All eyes on euro’s slow-motion train wreck

The best/worst of the rest 

Chandler says the strength of the Japanese yen has been befuddling policy makers, investors and observers. It often is claimed to be a safe haven, even though the country does not have a triple-A rating, has a debt-to-GDP ratio of more than 200% and continues to be plagued by deflation. 

But Chandler suggests the safe haven and carry trade claims for explaining pre-crisis periods of weakness for the yen have not been examined closely. He says there are no signs that foreign investors have stepped up purchases of Japanese financial assets to back up the safe haven theory. 

“Judging from currency futures, speculators also cannot be cited behind yen strength,” he says, noting that the gross long position as of the week ending July 17 was a modest 36,700 contracts. In early February, speculative gross positions were more than 85,000, a multi-year high, but they then fell to a multi-year low near 1,000 by the end of March. 

“Japan is no longer the low interest rate country,” Chandler says. He adds that Japanese investors are continuing a strong preference for foreign fixed income investments over equities, with the recent four-week moving average of foreign portfolio investment near a two-year high. 

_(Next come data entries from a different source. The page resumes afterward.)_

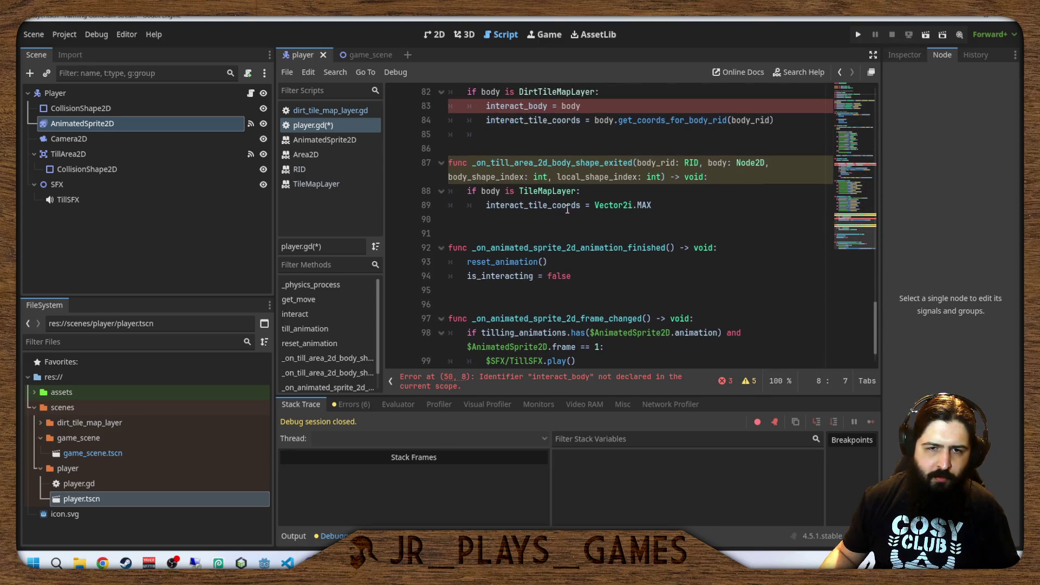
{"action": "scroll", "coordinate": [551, 205], "scroll_direction": "down", "scroll_amount": 1}
{"action": "scroll", "coordinate": [551, 204], "scroll_direction": "up", "scroll_amount": 2}
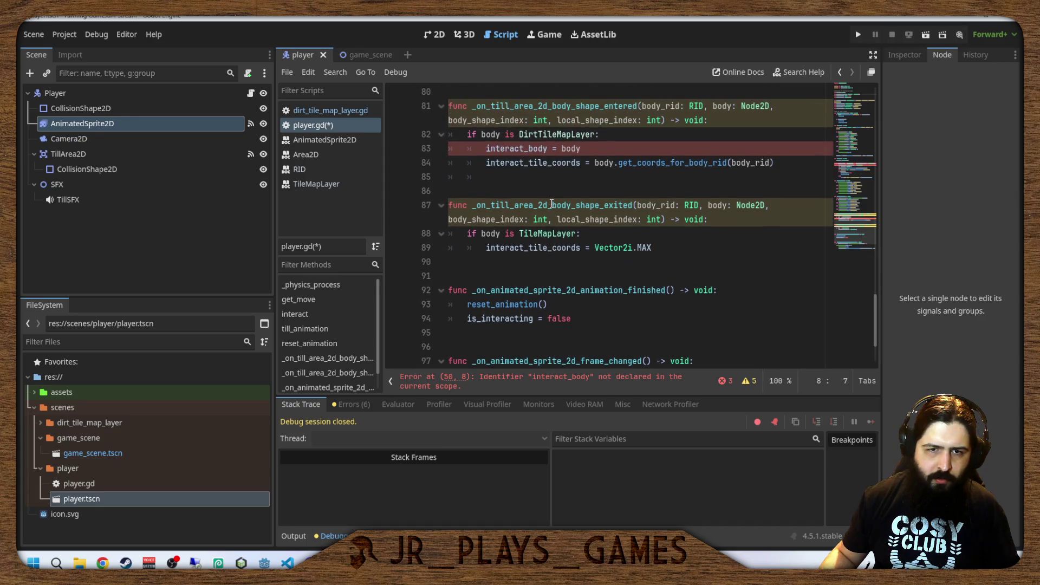
{"action": "scroll", "coordinate": [551, 203], "scroll_direction": "down", "scroll_amount": 2}
{"action": "scroll", "coordinate": [551, 204], "scroll_direction": "up", "scroll_amount": 1}
{"action": "scroll", "coordinate": [552, 203], "scroll_direction": "up", "scroll_amount": 2}
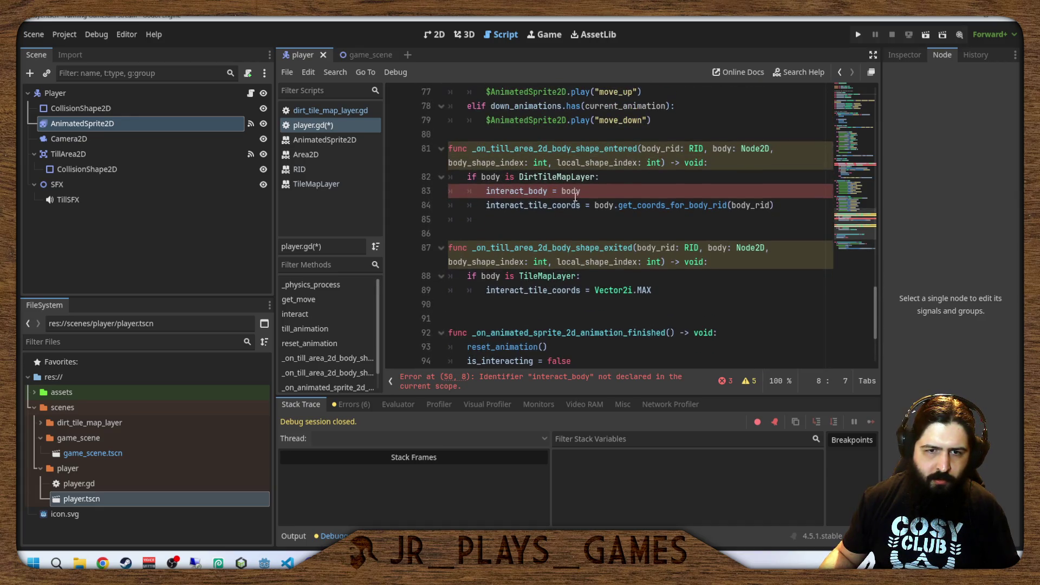
{"action": "left_click", "coordinate": [522, 191]}
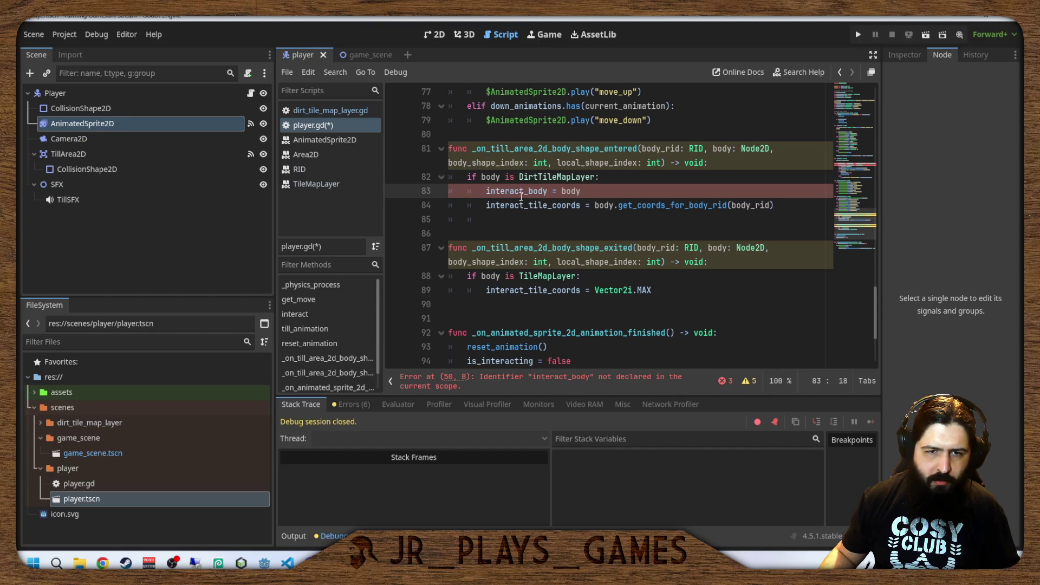
{"action": "left_click", "coordinate": [482, 195], "text": "shift"}
{"action": "type", "text": "dirt"}
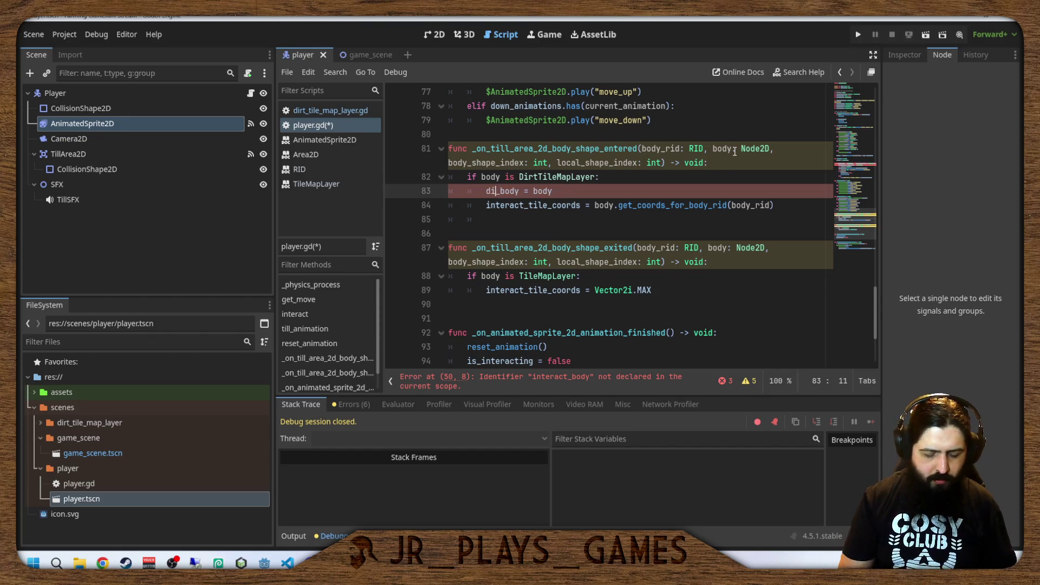
Make line 83 read 'dirt_body = body as TileMapLayer' via the DirtTileMapLayer completion.
{"action": "left_click", "coordinate": [618, 189]}
{"action": "type", "text": "As n"}
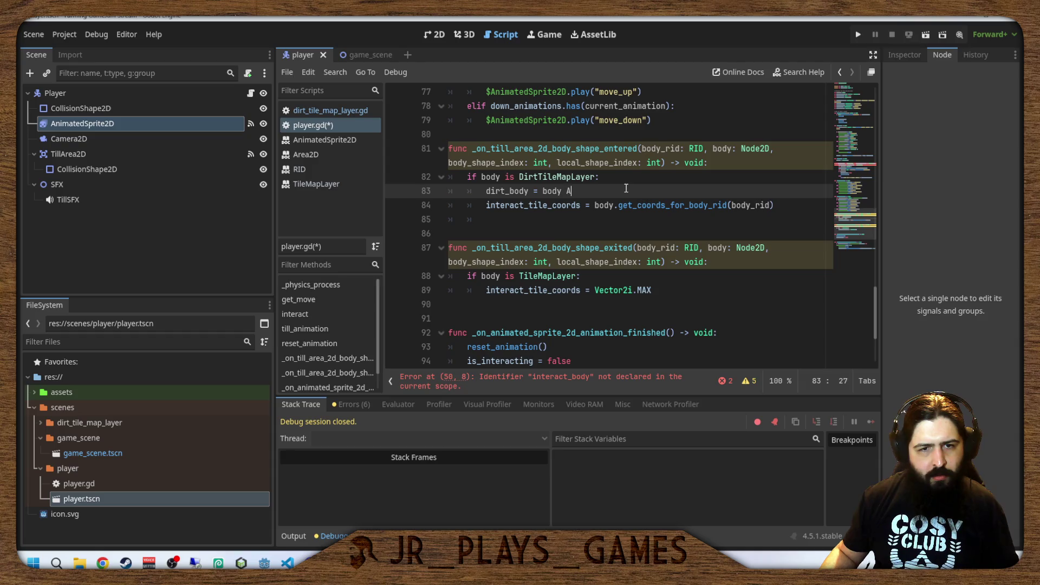
{"action": "key", "text": "BackSpace"}
{"action": "type", "text": "Di"}
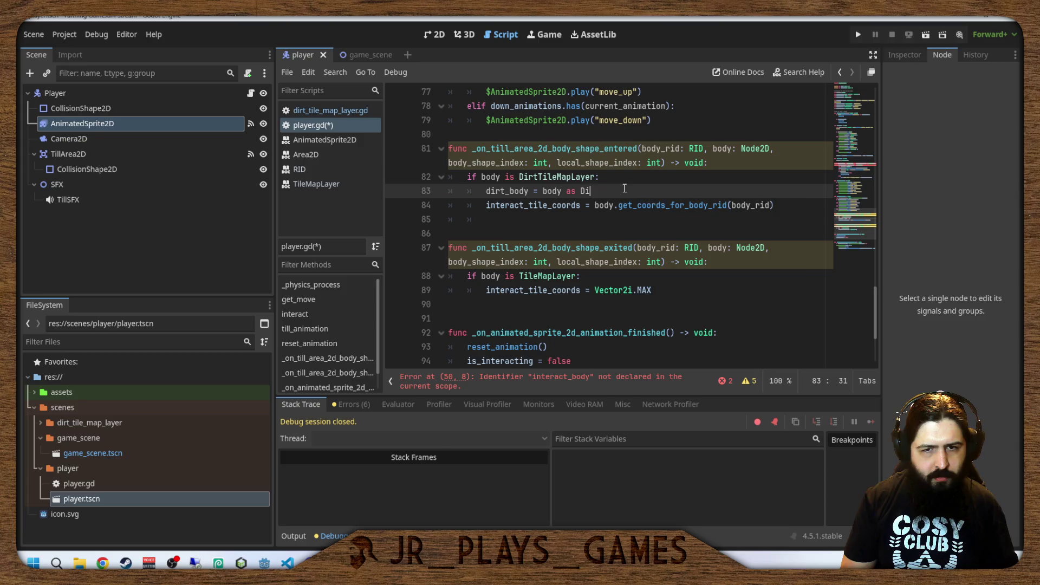
{"action": "type", "text": "Dirt"}
{"action": "key", "text": "Return"}
{"action": "scroll", "coordinate": [624, 188], "scroll_direction": "up", "scroll_amount": 1}
{"action": "scroll", "coordinate": [624, 188], "scroll_direction": "up", "scroll_amount": 20}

Popplewell says that the yen and Swiss franc no longer are being relied upon for safe haven positioning. “The Swiss is tied to the euro at its 1.20 [peg], so the market cannot play that as a safe haven go to,” he says (see “No vacancy,” below). “With regard to yen, the market is very worried about the Ministry of Finance and the Bank of Japan,” which have been vocal and increasingly adamant about intervention in their currency.

Such intervention would have a negative portfolio impact, Popplewell says. He adds that “strapping on yen is somewhat of a dangerous scenario short-term” and that buying dollars remains more of a prudent play. 

Analysts and traders say the so-called “commodity currencies” are now less tied to commodities than to overall world growth trends. “There’s a correlation between Canadian dollar, crude oil and the S&P or the Australian dollar and crude, although Australia is not a major exporter of crude,” Spivak says. 

“Commodities have been keeping us on the defensive,” Floyd says, who notes that a weaker euro, weaker Aussie and weaker S&P all go together.

“If you can gauge with a high degree of certainty where the S&Ps are going vis-à-vis commodity prices — they tend to lead — it helps set us up in the currency market because all of these asset classes are closely tied. It’s what we call our version of intermarket analysis,” he says. 

Floyd adds that the Turkish lira and Singapore dollar also are among safe haven currencies at times when the euro’s correlations against other major asset classes break down. “They’re not as impacted sometimes by the winds of the S&Ps and other major asset classes that drive currencies,” he says.

There are few true safe havens and fewer countries who want to take the import hit of a stronger currency.